(Data records)

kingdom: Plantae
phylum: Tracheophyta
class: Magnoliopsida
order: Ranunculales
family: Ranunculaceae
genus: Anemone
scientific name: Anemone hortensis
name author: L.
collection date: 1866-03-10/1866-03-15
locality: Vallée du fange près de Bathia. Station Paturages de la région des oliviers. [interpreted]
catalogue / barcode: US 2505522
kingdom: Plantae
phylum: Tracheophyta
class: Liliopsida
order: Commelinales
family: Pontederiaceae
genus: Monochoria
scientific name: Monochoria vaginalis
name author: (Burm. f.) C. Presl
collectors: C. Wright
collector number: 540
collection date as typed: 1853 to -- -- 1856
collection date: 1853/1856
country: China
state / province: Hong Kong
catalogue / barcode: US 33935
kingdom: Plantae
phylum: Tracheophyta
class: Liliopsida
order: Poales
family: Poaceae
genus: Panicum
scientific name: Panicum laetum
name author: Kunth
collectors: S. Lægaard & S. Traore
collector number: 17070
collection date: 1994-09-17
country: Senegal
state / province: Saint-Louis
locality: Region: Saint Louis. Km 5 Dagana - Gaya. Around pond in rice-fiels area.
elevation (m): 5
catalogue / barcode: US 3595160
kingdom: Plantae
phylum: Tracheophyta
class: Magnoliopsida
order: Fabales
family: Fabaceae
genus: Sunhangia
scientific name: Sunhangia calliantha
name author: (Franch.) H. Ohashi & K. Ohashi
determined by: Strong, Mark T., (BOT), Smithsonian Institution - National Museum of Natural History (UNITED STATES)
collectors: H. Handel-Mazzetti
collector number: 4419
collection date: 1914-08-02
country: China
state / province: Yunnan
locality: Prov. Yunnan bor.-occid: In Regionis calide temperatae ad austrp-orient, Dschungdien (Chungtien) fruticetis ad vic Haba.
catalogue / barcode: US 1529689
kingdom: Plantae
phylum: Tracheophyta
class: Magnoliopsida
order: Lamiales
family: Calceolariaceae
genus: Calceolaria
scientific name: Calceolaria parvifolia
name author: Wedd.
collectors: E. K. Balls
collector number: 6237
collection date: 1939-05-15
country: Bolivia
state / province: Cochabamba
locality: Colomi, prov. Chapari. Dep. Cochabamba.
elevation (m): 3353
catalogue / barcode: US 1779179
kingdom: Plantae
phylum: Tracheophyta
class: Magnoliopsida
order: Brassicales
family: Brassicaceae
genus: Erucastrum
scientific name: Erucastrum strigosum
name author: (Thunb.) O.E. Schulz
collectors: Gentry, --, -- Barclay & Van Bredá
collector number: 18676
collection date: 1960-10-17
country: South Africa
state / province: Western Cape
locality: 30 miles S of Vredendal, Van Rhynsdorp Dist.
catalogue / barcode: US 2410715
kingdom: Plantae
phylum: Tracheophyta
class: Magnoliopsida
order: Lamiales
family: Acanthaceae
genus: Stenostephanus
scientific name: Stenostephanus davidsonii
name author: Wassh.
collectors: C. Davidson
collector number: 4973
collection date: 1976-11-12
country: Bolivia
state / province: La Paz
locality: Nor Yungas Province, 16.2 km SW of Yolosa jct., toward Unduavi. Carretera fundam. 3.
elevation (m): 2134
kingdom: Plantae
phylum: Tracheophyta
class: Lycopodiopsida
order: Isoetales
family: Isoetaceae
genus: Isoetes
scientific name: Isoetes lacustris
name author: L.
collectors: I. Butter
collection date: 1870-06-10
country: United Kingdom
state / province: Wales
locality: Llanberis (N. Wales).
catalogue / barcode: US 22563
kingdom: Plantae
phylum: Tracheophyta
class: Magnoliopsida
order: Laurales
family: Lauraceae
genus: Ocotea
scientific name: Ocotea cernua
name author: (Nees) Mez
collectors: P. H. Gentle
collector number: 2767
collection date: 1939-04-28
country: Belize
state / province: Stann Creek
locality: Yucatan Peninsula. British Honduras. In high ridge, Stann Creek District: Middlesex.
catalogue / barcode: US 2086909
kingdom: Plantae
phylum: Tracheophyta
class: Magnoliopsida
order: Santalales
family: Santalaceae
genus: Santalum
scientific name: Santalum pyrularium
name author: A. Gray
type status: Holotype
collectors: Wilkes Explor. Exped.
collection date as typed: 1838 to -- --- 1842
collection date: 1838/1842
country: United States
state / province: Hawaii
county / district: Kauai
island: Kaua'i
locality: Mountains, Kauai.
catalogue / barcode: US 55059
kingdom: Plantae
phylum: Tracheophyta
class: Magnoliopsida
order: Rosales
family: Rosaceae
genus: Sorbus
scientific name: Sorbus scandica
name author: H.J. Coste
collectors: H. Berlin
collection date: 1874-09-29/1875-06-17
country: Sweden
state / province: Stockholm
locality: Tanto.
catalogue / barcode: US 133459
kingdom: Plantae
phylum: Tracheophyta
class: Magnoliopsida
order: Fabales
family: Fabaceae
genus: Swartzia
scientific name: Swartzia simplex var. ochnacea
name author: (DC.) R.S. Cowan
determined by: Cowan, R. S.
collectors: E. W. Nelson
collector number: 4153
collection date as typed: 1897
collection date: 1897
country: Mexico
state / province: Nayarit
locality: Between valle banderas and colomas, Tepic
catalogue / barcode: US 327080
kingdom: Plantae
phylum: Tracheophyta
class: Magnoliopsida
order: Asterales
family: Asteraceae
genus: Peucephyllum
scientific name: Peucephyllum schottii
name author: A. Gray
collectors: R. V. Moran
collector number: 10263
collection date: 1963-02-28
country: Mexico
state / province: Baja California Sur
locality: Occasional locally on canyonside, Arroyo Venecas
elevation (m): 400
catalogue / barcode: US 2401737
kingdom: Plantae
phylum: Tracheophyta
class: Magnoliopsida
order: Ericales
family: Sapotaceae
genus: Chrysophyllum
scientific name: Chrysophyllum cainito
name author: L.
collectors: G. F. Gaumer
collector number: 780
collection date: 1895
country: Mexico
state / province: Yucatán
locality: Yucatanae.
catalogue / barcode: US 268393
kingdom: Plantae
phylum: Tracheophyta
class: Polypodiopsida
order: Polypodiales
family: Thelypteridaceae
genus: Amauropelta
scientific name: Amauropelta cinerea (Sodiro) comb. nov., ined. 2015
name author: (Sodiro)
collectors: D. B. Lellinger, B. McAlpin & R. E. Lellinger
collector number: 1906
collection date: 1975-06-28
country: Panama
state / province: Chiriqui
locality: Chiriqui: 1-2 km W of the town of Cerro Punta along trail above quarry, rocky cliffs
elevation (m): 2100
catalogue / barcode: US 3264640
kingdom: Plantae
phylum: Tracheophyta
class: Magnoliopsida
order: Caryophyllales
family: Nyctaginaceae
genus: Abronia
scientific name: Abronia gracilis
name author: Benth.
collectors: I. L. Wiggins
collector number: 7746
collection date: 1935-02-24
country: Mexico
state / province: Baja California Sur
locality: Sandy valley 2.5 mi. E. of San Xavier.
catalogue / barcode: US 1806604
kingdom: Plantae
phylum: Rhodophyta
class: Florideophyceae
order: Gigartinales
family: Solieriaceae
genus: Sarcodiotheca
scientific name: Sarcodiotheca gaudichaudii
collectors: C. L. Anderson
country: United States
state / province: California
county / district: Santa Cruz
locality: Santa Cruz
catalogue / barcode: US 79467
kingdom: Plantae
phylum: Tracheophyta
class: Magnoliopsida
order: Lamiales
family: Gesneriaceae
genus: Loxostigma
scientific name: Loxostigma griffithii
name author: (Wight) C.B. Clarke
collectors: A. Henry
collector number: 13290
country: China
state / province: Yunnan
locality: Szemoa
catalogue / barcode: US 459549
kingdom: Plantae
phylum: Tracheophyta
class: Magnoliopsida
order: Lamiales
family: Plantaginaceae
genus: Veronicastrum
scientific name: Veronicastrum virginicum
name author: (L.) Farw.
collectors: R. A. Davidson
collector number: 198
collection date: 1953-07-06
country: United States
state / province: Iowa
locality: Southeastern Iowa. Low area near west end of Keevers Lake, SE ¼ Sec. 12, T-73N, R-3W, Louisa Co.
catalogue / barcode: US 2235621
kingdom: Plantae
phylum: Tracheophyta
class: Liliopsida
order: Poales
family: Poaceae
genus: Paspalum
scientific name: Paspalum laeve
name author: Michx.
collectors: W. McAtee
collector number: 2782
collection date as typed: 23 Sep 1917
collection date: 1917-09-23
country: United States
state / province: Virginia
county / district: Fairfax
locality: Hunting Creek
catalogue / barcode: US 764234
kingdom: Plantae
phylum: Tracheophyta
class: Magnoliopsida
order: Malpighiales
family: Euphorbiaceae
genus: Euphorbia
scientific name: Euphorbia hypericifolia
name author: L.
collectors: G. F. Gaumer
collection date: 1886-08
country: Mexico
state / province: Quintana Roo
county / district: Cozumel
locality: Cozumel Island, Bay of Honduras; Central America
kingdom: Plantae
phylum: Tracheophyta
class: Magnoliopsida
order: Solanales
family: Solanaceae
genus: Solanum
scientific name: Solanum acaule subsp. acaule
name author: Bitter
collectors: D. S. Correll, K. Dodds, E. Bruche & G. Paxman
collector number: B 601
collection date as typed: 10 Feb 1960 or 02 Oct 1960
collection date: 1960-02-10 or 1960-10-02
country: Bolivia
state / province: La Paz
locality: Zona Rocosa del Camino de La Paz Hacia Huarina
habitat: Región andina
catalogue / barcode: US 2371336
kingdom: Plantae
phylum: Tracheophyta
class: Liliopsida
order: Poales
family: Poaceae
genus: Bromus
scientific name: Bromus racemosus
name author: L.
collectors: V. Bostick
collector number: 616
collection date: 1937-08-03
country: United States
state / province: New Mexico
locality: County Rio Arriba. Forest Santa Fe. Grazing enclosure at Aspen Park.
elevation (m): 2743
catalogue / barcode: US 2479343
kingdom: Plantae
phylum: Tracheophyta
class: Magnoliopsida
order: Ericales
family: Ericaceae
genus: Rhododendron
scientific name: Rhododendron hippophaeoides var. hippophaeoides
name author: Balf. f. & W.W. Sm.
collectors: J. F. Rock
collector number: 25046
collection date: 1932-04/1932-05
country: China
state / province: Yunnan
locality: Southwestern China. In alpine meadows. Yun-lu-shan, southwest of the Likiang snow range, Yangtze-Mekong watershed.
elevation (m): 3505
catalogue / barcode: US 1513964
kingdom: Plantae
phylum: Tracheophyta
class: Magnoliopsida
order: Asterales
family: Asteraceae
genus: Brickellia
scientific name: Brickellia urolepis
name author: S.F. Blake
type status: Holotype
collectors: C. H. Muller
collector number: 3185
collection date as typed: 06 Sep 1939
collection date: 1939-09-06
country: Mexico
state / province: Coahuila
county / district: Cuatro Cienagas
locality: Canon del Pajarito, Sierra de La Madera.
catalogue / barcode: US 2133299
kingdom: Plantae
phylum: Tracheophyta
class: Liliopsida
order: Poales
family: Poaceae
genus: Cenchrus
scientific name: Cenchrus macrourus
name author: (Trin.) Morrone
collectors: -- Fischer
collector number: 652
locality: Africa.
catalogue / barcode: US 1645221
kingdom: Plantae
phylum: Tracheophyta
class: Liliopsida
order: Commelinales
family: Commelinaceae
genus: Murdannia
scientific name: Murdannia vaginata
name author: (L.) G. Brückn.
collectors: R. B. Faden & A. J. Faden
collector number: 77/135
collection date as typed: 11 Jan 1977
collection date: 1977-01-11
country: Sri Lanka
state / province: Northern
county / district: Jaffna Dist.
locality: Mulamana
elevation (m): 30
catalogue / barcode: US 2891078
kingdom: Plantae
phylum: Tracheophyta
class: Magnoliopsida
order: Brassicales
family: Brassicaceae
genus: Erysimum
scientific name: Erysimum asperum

* STATED TASK
Present everything from the line containing "catalogue / barcode: US 2235621" down to the line containing "collectors: D. S.", both of those lines included, as a numbered list with blank lines left out.

* RESPONSE TO THIS EXERCISE
1. catalogue / barcode: US 2235621
2. kingdom: Plantae
3. phylum: Tracheophyta
4. class: Liliopsida
5. order: Poales
6. family: Poaceae
7. genus: Paspalum
8. scientific name: Paspalum laeve
9. name author: Michx.
10. collectors: W. McAtee
11. collector number: 2782
12. collection date as typed: 23 Sep 1917
13. collection date: 1917-09-23
14. country: United States
15. state / province: Virginia
16. county / district: Fairfax
17. locality: Hunting Creek
18. catalogue / barcode: US 764234
19. kingdom: Plantae
20. phylum: Tracheophyta
21. class: Magnoliopsida
22. order: Malpighiales
23. family: Euphorbiaceae
24. genus: Euphorbia
25. scientific name: Euphorbia hypericifolia
26. name author: L.
27. collectors: G. F. Gaumer
28. collection date: 1886-08
29. country: Mexico
30. state / province: Quintana Roo
31. county / district: Cozumel
32. locality: Cozumel Island, Bay of Honduras; Central America
33. kingdom: Plantae
34. phylum: Tracheophyta
35. class: Magnoliopsida
36. order: Solanales
37. family: Solanaceae
38. genus: Solanum
39. scientific name: Solanum acaule subsp. acaule
40. name author: Bitter
41. collectors: D. S. Correll, K. Dodds, E. Bruche & G. Paxman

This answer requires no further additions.